Task prompt: Write out these lines again with "left hip" replaced by "left hip joint" everywhere and everything else left unchanged, omitting the pictures.

Supplied material:
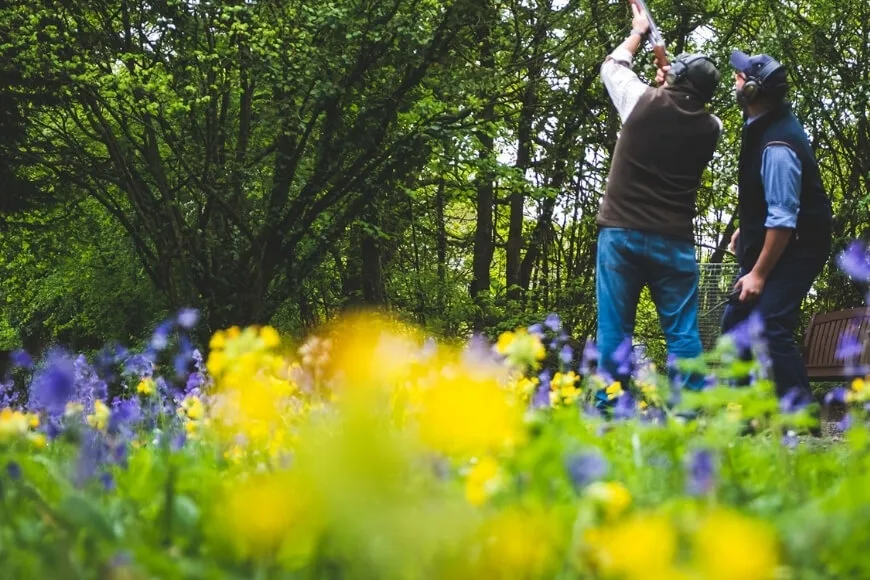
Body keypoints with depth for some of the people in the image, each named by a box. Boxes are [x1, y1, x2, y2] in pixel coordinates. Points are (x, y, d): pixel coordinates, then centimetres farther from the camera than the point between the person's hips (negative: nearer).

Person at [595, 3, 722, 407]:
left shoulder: (645, 102, -3)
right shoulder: (710, 128, 2)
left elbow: (612, 65, 17)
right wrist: (673, 84, 30)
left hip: (621, 234, -1)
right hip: (674, 242, 1)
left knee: (613, 329, 0)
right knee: (683, 332, 3)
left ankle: (608, 411, -3)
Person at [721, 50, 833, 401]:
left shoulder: (777, 146, -26)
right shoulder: (764, 124, 4)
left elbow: (783, 220, -27)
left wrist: (758, 274, -23)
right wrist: (745, 228, 23)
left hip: (793, 250, -10)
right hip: (767, 243, 10)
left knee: (769, 331, -21)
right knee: (736, 322, 13)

Response:
Body keypoints with depth for some of the people in the image, each named by a box. Boxes are [x1, y1, x2, y2] in pixel coordinates. Points are (x, y, d): pixel coordinates, then centimetres farther from the camera than the point between the person's hips (negative: nearer).

Person at [595, 3, 722, 407]:
left shoulder: (645, 102, -3)
right shoulder: (710, 128, 2)
left elbow: (612, 65, 17)
right wrist: (673, 84, 30)
left hip joint: (621, 234, -1)
right hip: (674, 242, 1)
left knee: (613, 329, 0)
right knee: (683, 332, 3)
left ankle: (608, 411, -3)
Person at [721, 50, 833, 401]:
left shoulder: (777, 146, -26)
right shoulder: (764, 124, 4)
left elbow: (783, 220, -27)
left wrist: (758, 274, -23)
right wrist: (745, 228, 23)
left hip joint: (793, 250, -10)
right hip: (767, 243, 10)
left knee: (769, 331, -21)
right knee: (736, 322, 13)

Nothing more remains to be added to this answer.